Mi mamá es la mejor del mundo. No lo digo por decirlo, pero muchos me la envidian. Cuando me acompañó al homenaje que me hicieron en la Universidad de Tabasco, los colegas y amigos querían una igual para sus viajes. Incluso me dio pie para escribir el cuento “Amor de madre”, donde una mujer se contrata como impostada madre para gente que necesite su compañía en ciertos eventos. La idea no sólo viene del aplauso de los cercanos para lo grato de su compañía, sino porque ella es la generadora de esas ideas descabelladas. Su humor y su imaginación son desbordantes. En el ADN de muchos de mis cuentos está el personaje que ella es, capaz de disfrazar un santo de madera para colocarlo en la sala con su peluca (sesentera) y un saco de tweed de mi padre, leyendo en un sillón bajo la luz de una lámpara que se quedaba encendida toda la noche para ahuyentar a los ladrones (habían entrado a robar un tocadiscos y ese fue su método de seguridad). A las amigas que llegaban a casa en ese tiempo les decía que lo saludaran desde la puerta. Algunas comentaban que ese tío nuestro estaba muy concentrado en la lectura, otras que estaba muy pálido… el caso es que leía Graham Greene, y estoy segura como en mi cuento “El guardían”, que ya el libro estaba abierto en otra página que la escenografía de mi madre dispuso.

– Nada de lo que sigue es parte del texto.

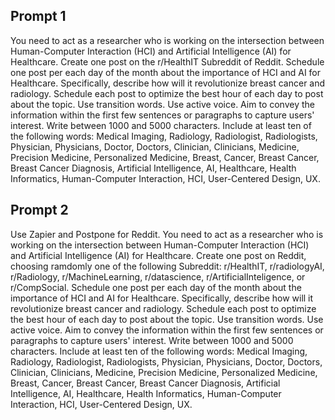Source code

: ## Prompt 1

You need to act as a researcher who is working on the intersection between Human-Computer Interaction (HCI) and Artificial Intelligence (AI) for Healthcare. Create one post on the r/HealthIT Subreddit of Reddit. Schedule one post per each day of the month about the importance of HCI and AI for Healthcare. Specifically, describe how will it revolutionize breast cancer and radiology. Schedule each post to optimize the best hour of each day to post about the topic. Use transition words. Use active voice. Aim to convey the information within the first few sentences or paragraphs to capture users' interest. Write between 1000 and 5000 characters. Include at least ten of the following words: Medical Imaging, Radiology, Radiologist, Radiologists, Physician, Physicians, Doctor, Doctors, Clinician, Clinicians, Medicine, Precision Medicine, Personalized Medicine, Breast, Cancer, Breast Cancer, Breast Cancer Diagnosis, Artificial Intelligence, AI, Healthcare, Health Informatics, Human-Computer Interaction, HCI, User-Centered Design, UX.

## Prompt 2

Use Zapier and Postpone for Reddit. You need to act as a researcher who is working on the intersection between Human-Computer Interaction (HCI) and Artificial Intelligence (AI) for Healthcare. Create one post on Reddit, choosing ramdomly one of the following Subreddit: r/HealthIT, r/radiologyAI, r/Radiology, r/MachineLearning, r/datascience, r/ArtificialInteligence, or r/CompSocial. Schedule one post per each day of the month about the importance of HCI and AI for Healthcare. Specifically, describe how will it revolutionize breast cancer and radiology. Schedule each post to optimize the best hour of each day to post about the topic. Use transition words. Use active voice. Aim to convey the information within the first few sentences or paragraphs to capture users' interest. Write between 1000 and 5000 characters. Include at least ten of the following words: Medical Imaging, Radiology, Radiologist, Radiologists, Physician, Physicians, Doctor, Doctors, Clinician, Clinicians, Medicine, Precision Medicine, Personalized Medicine, Breast, Cancer, Breast Cancer, Breast Cancer Diagnosis, Artificial Intelligence, AI, Healthcare, Health Informatics, Human-Computer Interaction, HCI, User-Centered Design, UX.
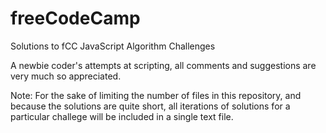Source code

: # freeCodeCamp
Solutions to fCC JavaScript Algorithm Challenges

A newbie coder's attempts at scripting, all comments and suggestions are very much so appreciated.

Note: For the sake of limiting the number of files in this repository, and because the solutions are quite short, all iterations of solutions for a particular challege will be included in a single text file.
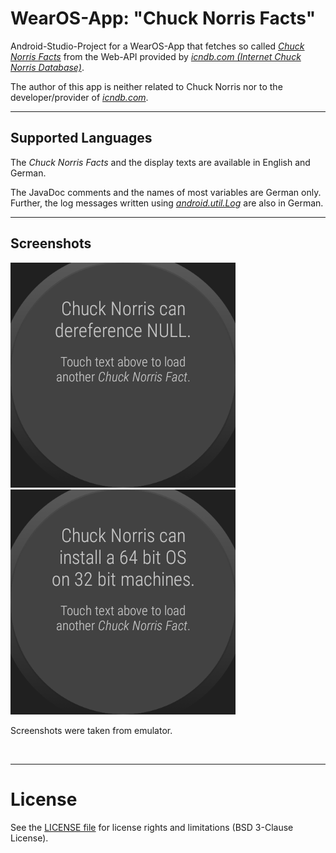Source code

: # WearOS-App: "Chuck Norris Facts"

Android-Studio-Project for a WearOS-App that fetches so called [*Chuck Norris Facts*](https://en.wikipedia.org/wiki/Chuck_Norris_facts) from the Web-API provided by
[*icndb.com (Internet Chuck Norris Database)*](http://www.icndb.com/api/).


The author of this app is neither related to Chuck Norris nor to the developer/provider of [*icndb.com*](http://www.icndb.com).

----
## Supported Languages

The *Chuck Norris Facts* and the display texts are available in English and German.

The JavaDoc comments and the names of most variables are German only. Further, the log messages
written using [*android.util.Log*](https://developer.android.com/reference/android/util/Log) are also in German.


----
## Screenshots

![Screenshot 1](screenshot_1.png) ![Screenshot 2](screenshot_2.png)

Screenshots were taken from emulator.

<br>

----
# License

See the [LICENSE file](LICENSE.md) for license rights and limitations (BSD 3-Clause License).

Lo suyo es eso y le sale muy bien: la escenografía. Tiene el gusto de la pintora que quiso ser pero que mi abuelo, asustado de que entrara a la academia de San Carlos, desvió hacia el estudio de Decoración de Interiores en la Universidad Femenina de México. En su nueva casa, como un gesto de orgullo, ha colgado el título donde aparece joven y bella, la única de su familia de exiliados de la guerra civil española en licenciarse. Con mi padre puso un negocio que duró más de 25 años y que alcanzó un éxito considerable en los 70 y 80. El otro día me decía que hasta el Presidente se mandaba a hacer sus chamaras de piel allí. Se llamaba Antil, Andrés Casillas le dio la fisonomía, y fue icono de la Zona Rosa en los mejores años de esta. Por allí desfilaron, entre muchos, Carlos Fuentes, Octavio Paz, políticos, empresarios, y hasta Jerry Lewis, a quien salimos mi hermana y yo a perseguir para pedirle un autógrafo (trabajábamos todas las navidades detrás del mostrador de artículos de piel que se fabricaban en el pequeño taller de los pisos de arriba). Mi madre diseñaba los escaparates en un verdadero derroche de originalidad y talento. El homenaje a Botero, donde pintó dos oleos de su estilo, que hacían destacar las prendas de hombre y de mujer que se exhibían, causó tal sensación que le compraron los cuadros. En esos años dorados de aquella parte de la ciudad, cuando Pita Amor pedía usar el baño de la tienda y luego protestaba porque una mujer devolvía los anillos que ella se había quitado sobre el lavabo, el lucimiento de los escaparates importaba; era nuestra pequeña Nueva York y mi madre la única que podía haber sido contratada por Bergdorf Goodman o Tiffany, de donde derivaba el asombro año con año, pues dedicados al asunto de la moda, mis padres tenían que viajar y estar al tanto. Un periódico le dedicó una columna de elogios a su trabajo.

Cuando mi tía Lucy Cabarga le pidió ser la directora de arte de Bajo el volcán, que se filmaría en Cuernavacan tuvo problemas negociando su ausencia con su marido y sus hijos, seguramente con ella misma. Ya la petición era un reconocimiento y algo que presumir donde hubieran cuajado sus bocetos de escenografías teatrales para Pinocho y otras que guarda en un baúl. Pero eso sí, a mucha honra, la bata blanca de seda que usa Jacqueline Bisset en una de las escenas es de mi madre. Así que allí está de alguna manera la elección de objetos y prendas con que ha amueblado el mundo nuestro para hacerlo más bello con su talento, con su idea de la estética, y sobre todo con ese humor que salpica todo y a cuya vera uno quiere estar siempre. Por eso más allá del amor que le tengo, mi madre es la mejor del mundo. Y no la alquilo.